I'm Ron Hutchcraft and I want to have A Word With You today about "God's Strange Road to Power."
Being in a powerless position makes you so weak, so vulnerable, so unable to do anything about the situation. But it is also, in the strange ways of God, the most powerful position on earth. Just ask General Joshua from the book in the Old Testament that bears his name.
In Joshua 5, beginning with verse 13, Joshua is in what may be the most intimidating, potentially fearful situation of his life at that point. He has bravely led God's people into Canaan, only to be confronted with the massive walled city of Jericho, looming before God's people as a seemingly impossible obstacle between them and the land that God has promised them. As their commanding General, Joshua has gone to scout out his mission impossible.
The Bible says: "Now when Joshua was near Jericho, he looked up and he saw a man standing in front of him with a drawn sword in his hand. Joshua went up to him and asked, 'Are you for us or for our enemies?' 'Neither,' he replied, 'but as commander of the army of the Lord I have now come.' Then Joshua fell facedown to the ground in reverence" - see, there it is. That's that position of total powerlessness. "And (he) asked him, 'What message does my Lord have for his servant?' The commander of the Lord's army replied, 'Take off your sandals, for the place where you are standing is holy.' And Joshua did so."
Many Bible scholars believe this Commander of the Lord's forces is actually the Son of God making one of His several pre-Bethlehem appearances in Old Testament times. No angel would have accepted worship, and Joshua calls him "my Lord." And Joshua falls on the ground, facedown.

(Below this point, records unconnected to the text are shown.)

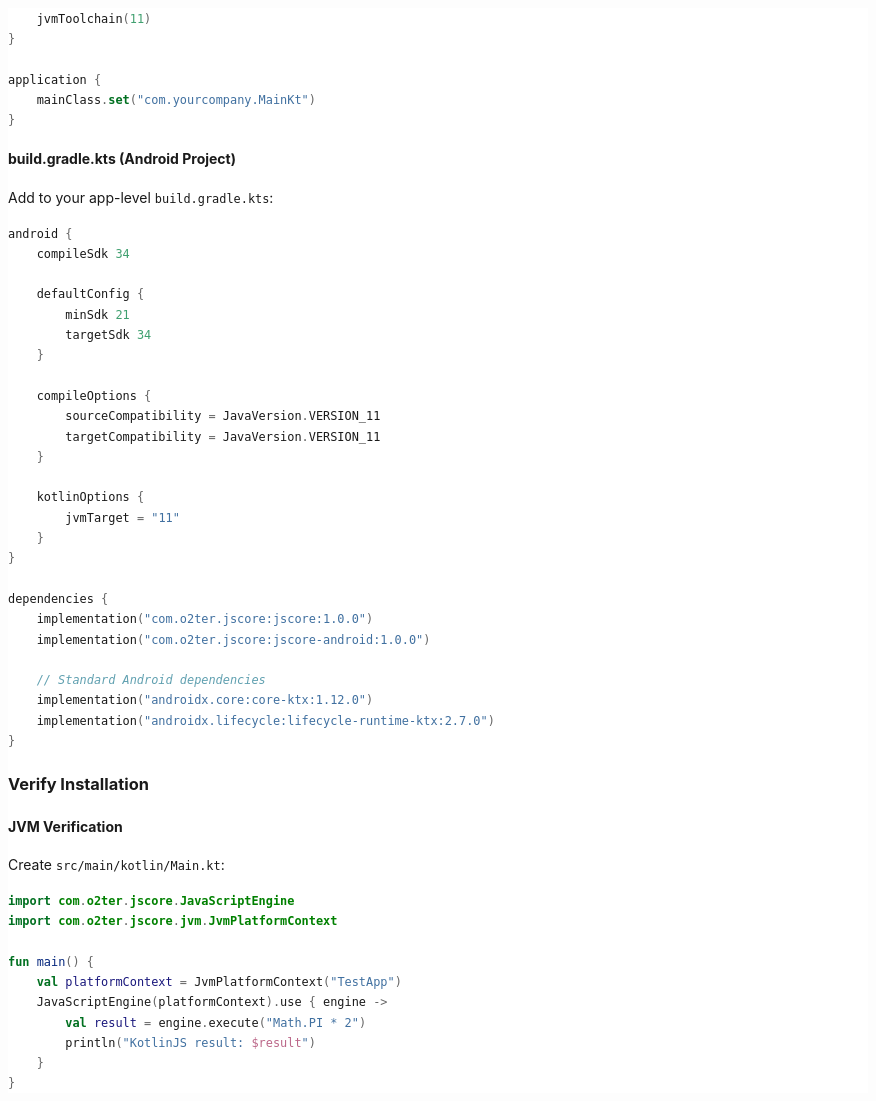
 ```kotlin
    jvmToolchain(11)
}

application {
    mainClass.set("com.yourcompany.MainKt")
}
```

#### build.gradle.kts (Android Project)

Add to your app-level `build.gradle.kts`:

```kotlin
android {
    compileSdk 34
    
    defaultConfig {
        minSdk 21
        targetSdk 34
    }
    
    compileOptions {
        sourceCompatibility = JavaVersion.VERSION_11
        targetCompatibility = JavaVersion.VERSION_11
    }
    
    kotlinOptions {
        jvmTarget = "11"
    }
}

dependencies {
    implementation("com.o2ter.jscore:jscore:1.0.0")
    implementation("com.o2ter.jscore:jscore-android:1.0.0")
    
    // Standard Android dependencies
    implementation("androidx.core:core-ktx:1.12.0")
    implementation("androidx.lifecycle:lifecycle-runtime-ktx:2.7.0")
}
```

### Verify Installation

#### JVM Verification

Create `src/main/kotlin/Main.kt`:

```kotlin
import com.o2ter.jscore.JavaScriptEngine
import com.o2ter.jscore.jvm.JvmPlatformContext

fun main() {
    val platformContext = JvmPlatformContext("TestApp")
    JavaScriptEngine(platformContext).use { engine ->
        val result = engine.execute("Math.PI * 2")
        println("KotlinJS result: $result")
    }
}
```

This is a guy who was very competent, very successful, very skilled. He'd never surrendered to anybody. But this day he surrenders. That's going to turn out to be the secret of winning. From this moment of total surrender, of total powerlessness before the Lord, comes God's unusual plan for conquering Jericho. But before there could be the conquest of Jericho, there had to be the conquest of Joshua.

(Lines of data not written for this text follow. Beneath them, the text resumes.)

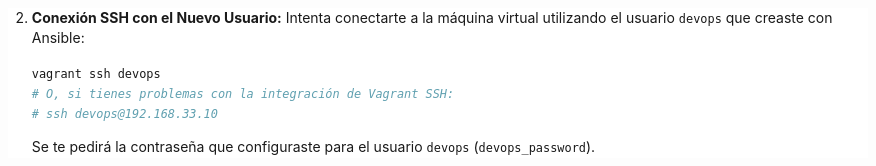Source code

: 2. **Conexión SSH con el Nuevo Usuario:** Intenta conectarte a la máquina virtual utilizando el usuario `devops` que creaste con Ansible:

    ```bash
    vagrant ssh devops
    # O, si tienes problemas con la integración de Vagrant SSH:
    # ssh devops@192.168.33.10
    ```

    Se te pedirá la contraseña que configuraste para el usuario `devops` (`devops_password`).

And before there can be the conquest of the Jericho that looms before you right now, there's got to be the conquest of you. God allows things into our life that will bring us to the end of ourselves where all your experience, our wisdom, our connections, our persuasion are useless in getting an answer. Maybe God's brought you to this moment of total helplessness, not so you would give up, but so you would give over the controls to Him unconditionally. There is no condition God can do more with than our admission of powerlessness. Now you're out of the way finally, and now you can see what God can do!
And as you stand facing the walls of your Jericho that you can't possibly conquer, it's time for your unconditional surrender to your Lord. Admit your powerlessness. Don't be afraid to be broken. Often it's the breaking of a man that is the making of a man. Let God shine His holy light on the dark corners of you that you've never let Him touch.
And tear up that contract you want God to sign; the one with all the ways you've wanted things to be. Give Him a blank piece of paper, pre-signed by you to do whatever He writes on it. You're at the end of your power, but you're at the beginning of His. Surrendering is the way to winning, and powerlessness is the most powerful position in the world.